• [ACTIVITY] Check each line of the entries below for the word "folder", and copy the lines that have it.

• [DATA PROVIDED]

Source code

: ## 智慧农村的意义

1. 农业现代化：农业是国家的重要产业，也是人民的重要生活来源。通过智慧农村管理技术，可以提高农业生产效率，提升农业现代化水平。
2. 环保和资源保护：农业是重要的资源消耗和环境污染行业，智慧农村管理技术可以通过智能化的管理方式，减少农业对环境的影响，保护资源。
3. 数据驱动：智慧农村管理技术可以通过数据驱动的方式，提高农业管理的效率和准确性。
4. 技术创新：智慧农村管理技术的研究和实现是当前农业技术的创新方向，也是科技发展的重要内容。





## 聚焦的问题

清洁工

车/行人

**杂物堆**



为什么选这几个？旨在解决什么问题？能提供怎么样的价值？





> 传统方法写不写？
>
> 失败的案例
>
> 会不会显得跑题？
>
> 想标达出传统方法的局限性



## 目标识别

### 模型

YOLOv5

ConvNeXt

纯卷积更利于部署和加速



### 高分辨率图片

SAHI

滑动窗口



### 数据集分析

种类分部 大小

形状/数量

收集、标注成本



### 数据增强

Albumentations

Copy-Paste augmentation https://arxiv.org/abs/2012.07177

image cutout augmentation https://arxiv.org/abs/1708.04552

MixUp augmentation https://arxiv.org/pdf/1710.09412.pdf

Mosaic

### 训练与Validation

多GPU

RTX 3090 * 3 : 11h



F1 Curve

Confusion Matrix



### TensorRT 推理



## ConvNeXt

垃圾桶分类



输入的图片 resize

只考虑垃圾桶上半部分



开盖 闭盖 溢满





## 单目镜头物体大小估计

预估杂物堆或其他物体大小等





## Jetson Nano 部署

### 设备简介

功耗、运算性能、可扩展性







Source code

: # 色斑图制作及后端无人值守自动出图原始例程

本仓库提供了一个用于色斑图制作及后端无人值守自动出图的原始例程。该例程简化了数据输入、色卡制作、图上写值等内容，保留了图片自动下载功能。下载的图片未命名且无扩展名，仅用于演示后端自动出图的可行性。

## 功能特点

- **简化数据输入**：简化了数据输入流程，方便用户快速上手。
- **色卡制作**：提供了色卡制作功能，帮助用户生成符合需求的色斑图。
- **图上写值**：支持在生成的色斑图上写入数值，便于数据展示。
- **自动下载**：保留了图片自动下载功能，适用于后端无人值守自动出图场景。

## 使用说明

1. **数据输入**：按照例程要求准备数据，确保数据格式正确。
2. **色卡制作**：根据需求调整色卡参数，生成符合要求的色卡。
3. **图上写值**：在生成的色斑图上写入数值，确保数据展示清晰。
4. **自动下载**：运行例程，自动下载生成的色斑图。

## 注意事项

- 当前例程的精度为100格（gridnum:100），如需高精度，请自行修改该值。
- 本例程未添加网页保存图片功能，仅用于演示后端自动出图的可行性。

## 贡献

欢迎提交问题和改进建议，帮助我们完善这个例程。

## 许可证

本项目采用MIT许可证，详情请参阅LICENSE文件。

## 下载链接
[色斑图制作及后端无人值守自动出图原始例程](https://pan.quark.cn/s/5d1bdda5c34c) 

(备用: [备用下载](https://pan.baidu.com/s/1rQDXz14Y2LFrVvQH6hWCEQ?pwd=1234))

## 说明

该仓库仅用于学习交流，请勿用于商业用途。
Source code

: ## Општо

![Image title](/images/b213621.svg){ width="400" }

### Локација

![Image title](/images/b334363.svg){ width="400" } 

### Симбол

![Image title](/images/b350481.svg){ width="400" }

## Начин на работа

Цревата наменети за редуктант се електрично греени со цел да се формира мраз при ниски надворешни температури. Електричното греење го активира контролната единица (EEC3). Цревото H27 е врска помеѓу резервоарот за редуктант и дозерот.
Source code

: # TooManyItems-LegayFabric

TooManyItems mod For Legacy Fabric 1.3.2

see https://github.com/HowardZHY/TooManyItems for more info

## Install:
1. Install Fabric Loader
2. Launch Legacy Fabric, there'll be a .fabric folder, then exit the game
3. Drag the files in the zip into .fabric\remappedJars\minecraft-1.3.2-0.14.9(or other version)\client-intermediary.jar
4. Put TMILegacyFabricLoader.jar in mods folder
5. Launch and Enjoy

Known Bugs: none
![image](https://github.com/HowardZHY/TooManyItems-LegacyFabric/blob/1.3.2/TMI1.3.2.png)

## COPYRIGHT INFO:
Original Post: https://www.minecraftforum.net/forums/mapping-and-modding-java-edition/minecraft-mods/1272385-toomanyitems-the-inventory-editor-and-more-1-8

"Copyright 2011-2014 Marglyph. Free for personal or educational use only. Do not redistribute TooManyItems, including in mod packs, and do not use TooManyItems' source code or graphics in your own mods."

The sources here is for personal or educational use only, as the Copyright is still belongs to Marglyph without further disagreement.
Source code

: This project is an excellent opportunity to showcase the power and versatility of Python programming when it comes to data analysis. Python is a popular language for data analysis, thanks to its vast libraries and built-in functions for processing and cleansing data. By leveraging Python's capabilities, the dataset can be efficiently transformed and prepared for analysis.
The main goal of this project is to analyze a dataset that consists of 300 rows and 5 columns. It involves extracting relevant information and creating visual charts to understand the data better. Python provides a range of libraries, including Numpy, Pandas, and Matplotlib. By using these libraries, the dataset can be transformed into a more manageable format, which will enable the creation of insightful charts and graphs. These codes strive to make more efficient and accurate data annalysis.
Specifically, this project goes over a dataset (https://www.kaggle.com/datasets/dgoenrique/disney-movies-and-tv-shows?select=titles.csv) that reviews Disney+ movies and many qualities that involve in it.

• [SOLUTION BELOW]
2. Launch Legacy Fabric, there'll be a .fabric folder, then exit the game
4. Put TMILegacyFabricLoader.jar in mods folder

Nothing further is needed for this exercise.